Honda Motor Co. has abolished its seniority-based wage system and introduced performance-based pay for the 40,000 rank-and-file employees at the parent firm and nine subsidiaries, company officials said Saturday.

Since October, the automaker has been paying monthly salaries based on six qualification grades allocated to employees and their job performances, the officials said.

Lower performance assessments can result in pay cuts, but actual cuts will only take place from fiscal 2007 because the company decided to have a transition period until the end of fiscal 2006, they added.

Most Japanese firms have a seniority-based wage system that automatically raises salaries every year, regardless of an employee’s performance.

As part of efforts to survive intensifying competition in the auto industry, Honda has been negotiating with its union for a new wage system to replace seniority-based raises.

Some companies have started paying employees in managerial positions salaries that are based on performance, but it is still rare for a company as large as Honda to introduce a merit-based system for rank-and-file employees.

A number of major firms are urging their labor unions to accept alterations to seniority-based pay raises as they prepare for annual salary negotiations in the spring, and the decision of Honda, which has reported record sales and profits for the first half of the current business year, may influence wage talks at other companies.

Wage raise put off

OSAKA — The management and labor union of Sumitomo Electric Industries Ltd. have agreed not to implement regularly scheduled annual pay raises this year, effectively cutting employees’ wages, according to company and union officials.

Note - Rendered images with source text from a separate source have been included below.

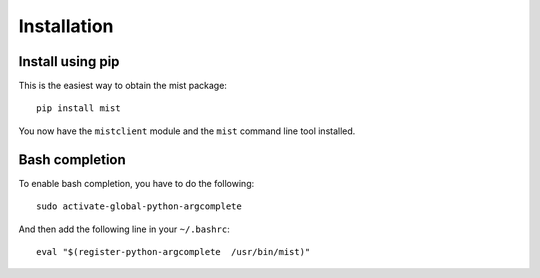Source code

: Installation
************

Install using pip
=================
This is the easiest way to obtain the mist package::

    pip install mist

You now have the ``mistclient`` module and the ``mist`` command line tool installed.

Bash completion
===============
To enable bash completion, you have to do the following::

    sudo activate-global-python-argcomplete

And then add the following line in your ``~/.bashrc``::

    eval "$(register-python-argcomplete  /usr/bin/mist)"

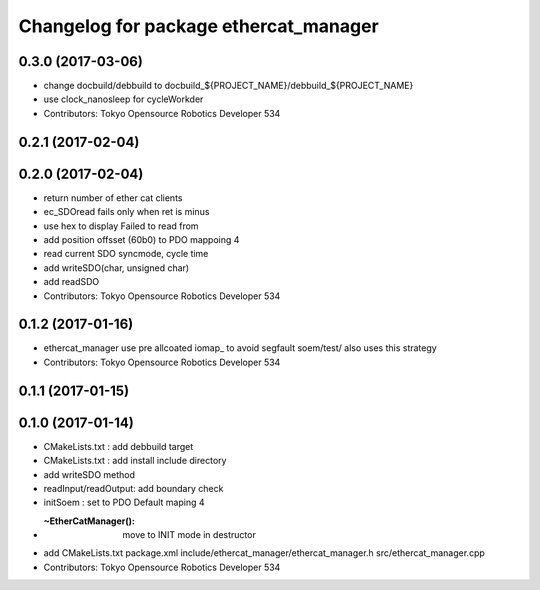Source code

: ^^^^^^^^^^^^^^^^^^^^^^^^^^^^^^^^^^^^^^
Changelog for package ethercat_manager
^^^^^^^^^^^^^^^^^^^^^^^^^^^^^^^^^^^^^^

0.3.0 (2017-03-06)
------------------
* change docbuild/debbuild to docbuild_${PROJECT_NAME}/debbuild_${PROJECT_NAME}
* use clock_nanosleep for cycleWorkder
* Contributors: Tokyo Opensource Robotics Developer 534

0.2.1 (2017-02-04)
------------------

0.2.0 (2017-02-04)
------------------
* return number of ether cat clients
* ec_SDOread fails only when ret is minus
* use hex to display Failed to read from
* add position offsset (60b0) to PDO mappoing 4
* read current SDO syncmode, cycle time
* add writeSDO(char, unsigned char)
* add readSDO
* Contributors: Tokyo Opensource Robotics Developer 534

0.1.2 (2017-01-16)
------------------
* ethercat_manager use pre allcoated iomap\_ to avoid segfault soem/test/ also uses this strategy
* Contributors: Tokyo Opensource Robotics Developer 534

0.1.1 (2017-01-15)
------------------

0.1.0 (2017-01-14)
------------------
* CMakeLists.txt : add debbuild target
* CMakeLists.txt : add install include directory
* add writeSDO method
* readInput/readOutput: add boundary check
* initSoem : set to PDO Default maping 4
* :~EtherCatManager(): move to INIT mode in destructor
* add CMakeLists.txt package.xml include/ethercat_manager/ethercat_manager.h src/ethercat_manager.cpp
* Contributors: Tokyo Opensource Robotics Developer 534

The labor union of the Osaka-based producer of electric wires and cables has accepted a management request to freeze mandatory pay hikes for one year, to the end of March 2004, in light of the company’s deteriorating business situation, union officials said.

Sumitomo Electric expects to post a group net loss of 20 billion yen for the year through next March 31, as its earnings were hit by falling demand for fiber optic products and semiconductor materials for use in cellular phones.

The union believes maintaining jobs at the company should take priority over everything else for the moment.

A company executive said the agreement is “a step needed for returning to the black, which we aim to do by any means.”

“We want to achieve a recovery in our business by sharing the pain and keeping personnel costs unchanged,” the executive added.